Fig 1. Baseline dynamics.

Time series of mean population log₁₀ SPVL using baseline parameters. (a) Contrast between the three-stage Shirreff model and the single-stage model calibrated to varying initial exponential growth rates, r. (b) Effects of varying initial infectious density I(0). (c) Effects of varying initial mean virulence α(0). The middle r = 0.042 (orange, dotted) curve in panel (a), calibrated to match the epidemic dynamics of Shirreff et al.’s three-stage model [9], shows that our simplified single-stage HIV model can produce similar SPVL trajectories to the original three-stage model; the other r values are chosen to show the effects of doubling or halving the initial epidemic growth rate. The other panels (b,c) show that eco-evolutionary dynamics are qualitatively similar across a range of initial conditions.

Fig 2. Model contact structures.

Schematic representations of models with explicit contact structure. Top row (a,b) shows models with instantaneous partnership formation; bottom row (c,d) shows those where individuals remain single for some period of time between partnerships. Left column (a,c) shows models with within-partnership transmission only; in these models transmission can only occur within serodiscordant partnerships, and serodiscordant partnerships can only be formed by dissolution and reformation of partnerships. Right column (b,d) shows models that allow extra-pair and uncoupled transmission. Solid arrows represent infection transitions; dotted arrows represent partnership dissolution and formation; dashed arrows show influences on infection rate, including both within-pair transmission (blue) and extra-pair/uncoupled transmission (red). In addition to these models, we also use random-mixing and implicit models with only S and I compartments and heterogeneous models where each compartment is subdivided by sexual activity rate (of both partners, in the case of partnership compartments).

Fig 3. Envelopes of virulence trajectories (population mean log₁₀ SPVL) under all models.

Panels are arranged in order of complexity of contact structure, from “random” (least complex) to “hetero” (most complex).
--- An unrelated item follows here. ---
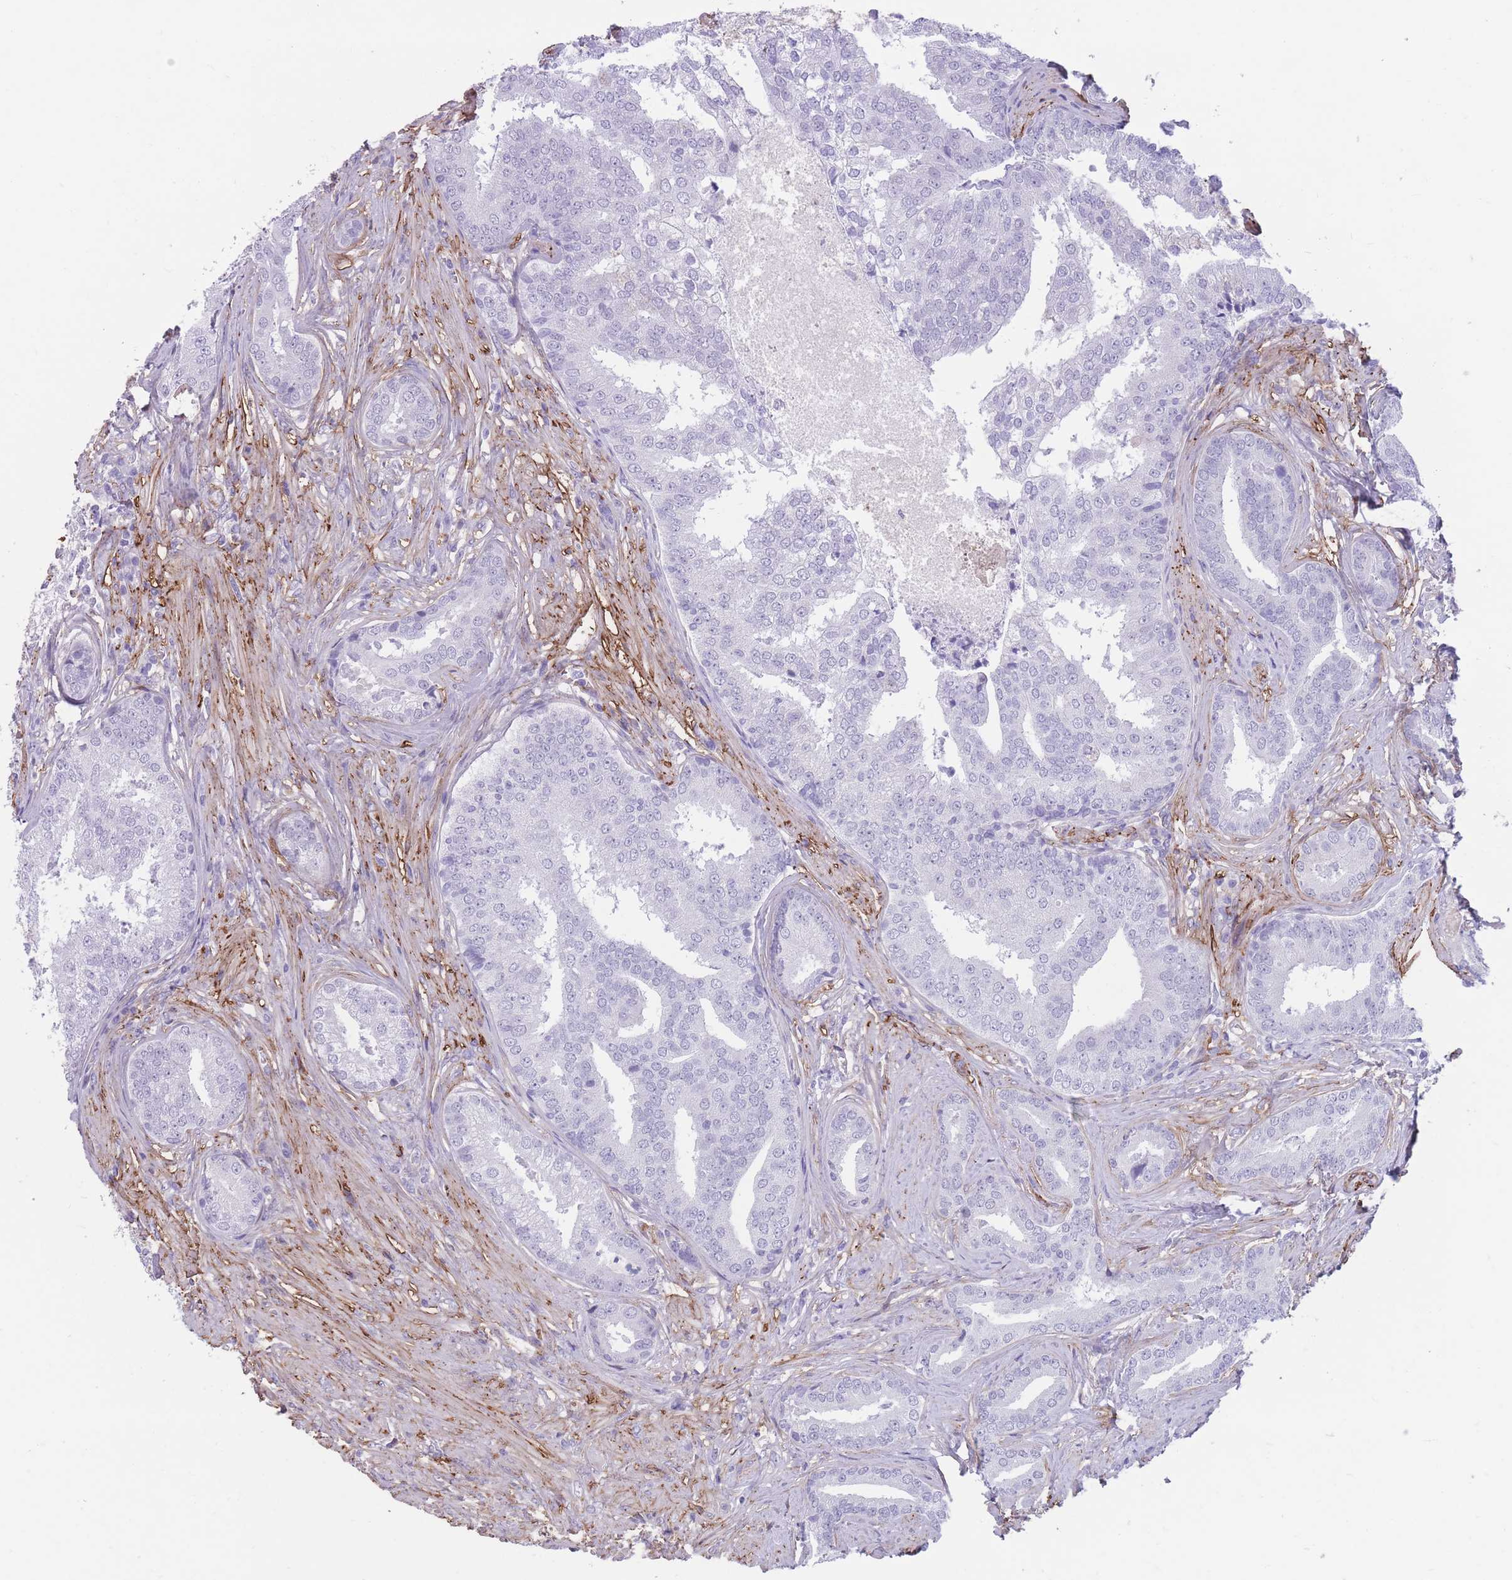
{"staining": {"intensity": "negative", "quantity": "none", "location": "none"}, "tissue": "prostate cancer", "cell_type": "Tumor cells", "image_type": "cancer", "snomed": [{"axis": "morphology", "description": "Adenocarcinoma, High grade"}, {"axis": "topography", "description": "Prostate"}], "caption": "Immunohistochemical staining of prostate high-grade adenocarcinoma demonstrates no significant positivity in tumor cells. The staining was performed using DAB (3,3'-diaminobenzidine) to visualize the protein expression in brown, while the nuclei were stained in blue with hematoxylin (Magnification: 20x).", "gene": "DPYD", "patient": {"sex": "male", "age": 55}}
All models were run until t = 4000 years using parameters from 1000 Latin hypercube samples to illustrate the range of possible dynamics. Envelopes contain the middle 95% of trajectories (i.e. we select all points between the 0.025 and 0.975 quantiles for each model at each year), while center lines show mean trajectories. Truncated series (up to year 800) are shown here.

Fig 4. Univariate distributions of summary statistics.

Models arranged in order of complexity, as in Fig 3. For every simulation, three summary statistics are shown: peak time, maximum mean log₁₀ SPVL, and equilibrium mean log₁₀ SPVL. Peak time is the time at which the SPVL reaches its maximum for each simulation run (maximum mean log₁₀ SPVL). Equilibrium mean log₁₀ SPVL is taken by taking the mean log₁₀ SPVL value at t = 4000. Because the distribution of equilibrium mean log₁₀ SPVL (lower left panel) for the random-mixing model is very narrow, it has been replaced by a point in order to preserve the vertical axis scaling.

Fig 5. Pairs plot: bivariate relationships among summary statistics for each model structure.

The three summary statistics for each simulation are plotted against each other in order to visualize the relationship among the summary statistics and to help compare models. Surprisingly, the implicit model, an approximation for instantaneous partnership formation model (instswitch), shows an almost identical trend with a model that has pair formation dynamics (pairform). The dashed line in the equilibrium vs. peak virulence plot (lower left) shows the 1:1 line, where equilibrium and peak virulence are equal. To avoid too much overplotting, only 10% of the parameter sets (randomly sampled) are shown here.

Fig 6. Sensitivity plot.

Distribution (points) and trend (smooth line) of summary statistics (y-axis, rows) as a function of parameter values (x-axis, columns), some of which have been scaled to calibrate the initial epidemic growth rate. Changing parameters may have differing effects for models with different contact structures: for example, partnership dissolution rate (c, third column) increases peak time and virulence in models without explicit pair formation but decreases them in more realistic models.